Ich bin in New York City geboren. In dieser Stadt aufzuwachsen, hat mich auf jeden Fall maßgeblich beeinflusst in meiner Identität. Ich habe eine Familie, die mich sehr liebt und unterstützt und mir nie das Gefühl gegeben hat, dass ein Leben für die Kunst trivial ist. Dafür bin ich unglaublich dankbar. Aber auch meine Schulzeit hat mich geprägt. Ich bin auf eine etwas eigenwillige Schule gegangen, wo die Schüler und Schülerinnen ihre eigenen Theaterstücke inszenierten. Ich war 17, als ich das erste Mal beim Theater Regie geführt habe. Das war eine Erfahrung, die mich sehr beeinflusst hat und mich dazu gebracht hat, heute hier zu stehen.

Bei Causeway hast du dein erstes Mal bei einem Film Regie geführt. Wie war das für dich?

Verblüffend. Ich habe mich sehr ins Filmemachen verliebt. Es ist aufregend, bringt aber auch sehr viel Verantwortung mit sich. Außerdem habe ich es als Privileg empfunden, einen Film vom Anfang bis zum Ende begleiten zu dürfen, tagein, tagaus, von der ersten Planung bis zum fertigen Film.

Gibt es schon Pläne für einen zweiten Film?

Ja, aber wir sind da noch ganz am Anfang. Wir entwickeln einen Film, aber auch ein paar TV-Projekte. Außerdem arbeite ich an einem neuen Theaterstück.

Hast du beim Filmemachen etwas gelernt, das du für dich nutzen kannst, wenn du zurück ans Theater gehst?

Sehr viel! Die Erfahrung hat mich sehr verändert, auf Weisen, derer ich mir bewusst bin. Derer ich mir womöglich aber auch nicht bewusst bin. Filmemachen lehrt dich zum Beispiel, unter Druck Entscheidungen zu treffen. Die Erfahrungen, die ich gesammelt habe, werden bei mir sein während meiner weiteren Reise.

Vielen Dank für das Gespräch!

Zur Person
Lila Neugebauer wurde 1985 in New York City geboren.

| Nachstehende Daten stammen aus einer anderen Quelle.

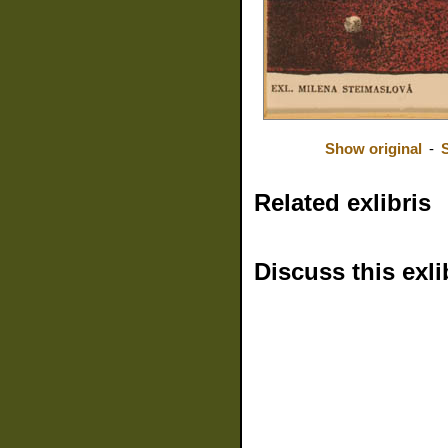
Show original
-
Related exlibris
Discuss this exli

Sie interessierte sich schon früh für das Theater und studierte Englisch an der Yale University. Seit 2012 hat sie eine Reihe von Theaterstücken inszeniert, darunter The Waverly Gallery, mit dem sie 2018 ihr Debüt am Broadway gab. Im selben Jahr führte sie erstmals fürs Fernsehen Regie und inszenierte eine Folge von Room 104. Ihr Spielfilmdebüt Causeway feierte auf dem Toronto International Film Festival 2022 Weltpremiere.